Hmm...I had ALL of these...but, none of them would I say that "WE NEED BACK"...lol.
Wait, you think that $1,000 is too expensive in today's money? I think you meant that the original 1972 price of the Philips video tape recorder at $1,000 is about $7,250 in today's dollars. Yeah, that's a lot of money for a VCR.
Also, most of the pictures you showed of the Atari 2600 were of the LEGO model recently released, not the actual original Atari from 1978.
Yup. I bought the first RCA model VCR that came out in 1977. I think it was around $800, and the 4 hour tapes were $25 apiece. Still have the VCR but haven't powered it up in years. It still worked when I put it back in the box though, that thing was a beast. Only VCR I ever owned.
All of them.
7:38 where was the Mattel Electronics football game? I must have missed it.

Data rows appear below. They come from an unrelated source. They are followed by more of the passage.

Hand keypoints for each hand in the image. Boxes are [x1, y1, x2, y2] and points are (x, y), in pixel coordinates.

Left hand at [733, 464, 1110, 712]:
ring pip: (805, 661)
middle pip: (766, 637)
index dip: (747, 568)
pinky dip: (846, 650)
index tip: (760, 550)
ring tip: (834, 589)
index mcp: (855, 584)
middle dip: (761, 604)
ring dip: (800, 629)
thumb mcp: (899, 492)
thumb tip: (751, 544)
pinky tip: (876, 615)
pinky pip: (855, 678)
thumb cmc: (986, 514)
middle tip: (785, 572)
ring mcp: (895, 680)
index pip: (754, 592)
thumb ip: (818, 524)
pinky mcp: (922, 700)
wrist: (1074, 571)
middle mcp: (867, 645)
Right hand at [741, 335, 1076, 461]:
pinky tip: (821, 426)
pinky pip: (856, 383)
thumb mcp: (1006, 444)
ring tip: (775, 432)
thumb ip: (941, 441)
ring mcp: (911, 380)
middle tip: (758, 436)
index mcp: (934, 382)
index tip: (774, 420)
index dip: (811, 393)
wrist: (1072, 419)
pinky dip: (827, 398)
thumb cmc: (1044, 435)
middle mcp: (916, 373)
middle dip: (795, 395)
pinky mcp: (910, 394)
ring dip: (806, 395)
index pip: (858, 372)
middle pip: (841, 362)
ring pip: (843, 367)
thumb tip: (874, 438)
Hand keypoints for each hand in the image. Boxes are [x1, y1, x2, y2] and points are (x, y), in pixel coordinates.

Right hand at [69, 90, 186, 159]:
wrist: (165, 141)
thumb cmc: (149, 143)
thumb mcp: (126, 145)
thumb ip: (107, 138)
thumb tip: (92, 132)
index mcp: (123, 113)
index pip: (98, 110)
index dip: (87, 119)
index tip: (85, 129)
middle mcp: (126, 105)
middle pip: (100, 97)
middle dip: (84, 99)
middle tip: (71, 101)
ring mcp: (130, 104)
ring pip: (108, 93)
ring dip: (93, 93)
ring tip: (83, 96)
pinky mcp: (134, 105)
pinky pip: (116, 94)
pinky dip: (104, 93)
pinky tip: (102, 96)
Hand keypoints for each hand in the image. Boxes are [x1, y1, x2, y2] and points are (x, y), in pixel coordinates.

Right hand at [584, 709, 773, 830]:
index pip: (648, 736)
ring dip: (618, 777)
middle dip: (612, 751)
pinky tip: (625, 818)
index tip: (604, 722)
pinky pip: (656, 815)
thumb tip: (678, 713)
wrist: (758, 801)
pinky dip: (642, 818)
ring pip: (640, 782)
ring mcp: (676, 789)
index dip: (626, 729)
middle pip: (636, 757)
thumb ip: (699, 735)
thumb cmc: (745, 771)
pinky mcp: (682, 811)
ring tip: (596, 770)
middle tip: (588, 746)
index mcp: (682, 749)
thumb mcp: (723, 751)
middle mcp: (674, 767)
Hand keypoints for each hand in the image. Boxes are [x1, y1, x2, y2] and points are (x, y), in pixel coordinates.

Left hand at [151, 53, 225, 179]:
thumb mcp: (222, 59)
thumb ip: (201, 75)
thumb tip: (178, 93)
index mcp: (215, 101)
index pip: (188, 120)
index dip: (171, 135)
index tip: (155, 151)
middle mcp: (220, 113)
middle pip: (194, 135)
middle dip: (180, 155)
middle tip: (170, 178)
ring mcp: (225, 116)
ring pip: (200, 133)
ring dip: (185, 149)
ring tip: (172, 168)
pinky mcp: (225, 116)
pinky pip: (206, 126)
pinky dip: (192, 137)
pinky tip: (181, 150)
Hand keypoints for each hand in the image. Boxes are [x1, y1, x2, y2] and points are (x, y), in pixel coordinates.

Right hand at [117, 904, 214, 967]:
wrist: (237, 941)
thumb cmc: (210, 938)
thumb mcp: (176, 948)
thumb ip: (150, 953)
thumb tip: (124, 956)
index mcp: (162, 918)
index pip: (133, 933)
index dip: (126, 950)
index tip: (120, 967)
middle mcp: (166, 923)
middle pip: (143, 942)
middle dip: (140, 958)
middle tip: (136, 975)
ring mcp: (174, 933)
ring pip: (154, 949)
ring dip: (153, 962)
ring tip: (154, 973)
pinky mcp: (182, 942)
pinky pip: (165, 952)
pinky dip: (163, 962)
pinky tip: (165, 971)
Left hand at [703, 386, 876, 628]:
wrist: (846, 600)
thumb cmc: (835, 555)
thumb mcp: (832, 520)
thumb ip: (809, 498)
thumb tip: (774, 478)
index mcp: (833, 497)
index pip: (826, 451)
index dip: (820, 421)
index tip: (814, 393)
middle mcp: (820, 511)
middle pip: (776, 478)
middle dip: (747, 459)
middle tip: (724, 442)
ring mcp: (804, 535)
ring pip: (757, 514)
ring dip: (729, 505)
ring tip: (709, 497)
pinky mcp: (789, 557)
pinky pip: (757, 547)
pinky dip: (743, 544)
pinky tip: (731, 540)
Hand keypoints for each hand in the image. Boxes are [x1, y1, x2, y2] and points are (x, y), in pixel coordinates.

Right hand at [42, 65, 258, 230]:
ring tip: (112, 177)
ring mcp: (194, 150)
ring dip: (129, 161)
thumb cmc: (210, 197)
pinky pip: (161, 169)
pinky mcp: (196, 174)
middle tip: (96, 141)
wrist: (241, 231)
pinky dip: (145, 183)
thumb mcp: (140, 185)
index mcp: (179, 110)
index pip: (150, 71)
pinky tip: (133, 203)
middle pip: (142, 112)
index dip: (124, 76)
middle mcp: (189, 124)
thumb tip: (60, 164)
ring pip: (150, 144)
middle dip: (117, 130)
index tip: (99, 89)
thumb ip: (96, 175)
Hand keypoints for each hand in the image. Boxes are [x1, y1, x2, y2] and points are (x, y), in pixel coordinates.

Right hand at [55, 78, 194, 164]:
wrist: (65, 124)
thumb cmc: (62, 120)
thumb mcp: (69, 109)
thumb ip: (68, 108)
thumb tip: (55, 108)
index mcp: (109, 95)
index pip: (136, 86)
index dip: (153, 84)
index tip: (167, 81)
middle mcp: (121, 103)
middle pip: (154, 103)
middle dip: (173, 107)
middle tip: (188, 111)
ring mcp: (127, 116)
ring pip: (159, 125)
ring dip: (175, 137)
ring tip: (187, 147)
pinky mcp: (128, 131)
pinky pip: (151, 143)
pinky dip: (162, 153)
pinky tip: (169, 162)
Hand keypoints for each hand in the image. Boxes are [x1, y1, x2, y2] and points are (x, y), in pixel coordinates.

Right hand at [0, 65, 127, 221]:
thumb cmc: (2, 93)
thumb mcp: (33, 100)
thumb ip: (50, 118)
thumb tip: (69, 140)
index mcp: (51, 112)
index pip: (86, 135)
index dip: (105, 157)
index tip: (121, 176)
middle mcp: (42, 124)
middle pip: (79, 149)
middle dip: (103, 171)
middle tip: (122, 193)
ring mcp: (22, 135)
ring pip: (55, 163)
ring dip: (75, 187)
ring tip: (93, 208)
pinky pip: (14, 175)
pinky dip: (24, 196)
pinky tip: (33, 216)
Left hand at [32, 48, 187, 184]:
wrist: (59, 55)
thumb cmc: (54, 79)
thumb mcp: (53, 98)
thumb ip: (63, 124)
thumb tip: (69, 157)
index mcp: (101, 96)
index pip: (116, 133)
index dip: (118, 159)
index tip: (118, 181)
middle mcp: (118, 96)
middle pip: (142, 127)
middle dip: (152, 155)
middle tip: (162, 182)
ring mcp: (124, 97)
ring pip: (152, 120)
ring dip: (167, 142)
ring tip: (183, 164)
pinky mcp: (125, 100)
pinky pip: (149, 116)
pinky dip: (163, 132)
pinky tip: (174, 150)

aceste au valoare și astăzi în prezent
the atari 2600 was incredible.
definitely a revolutionary piece of tech am i right?
@@MemoryManor absolutely!
Why would we need these back?
It's Atari 2600 = two sixhundred, not twenty sixhundred. The Philips VCR 1500 was never on the market in the USA, but Betamax didn't come much later in the 1970s, followed by VHS. The Philips and Grundig VCR system was quite popular in Germany and the Netherlands and were at use in schools until the late 1980s.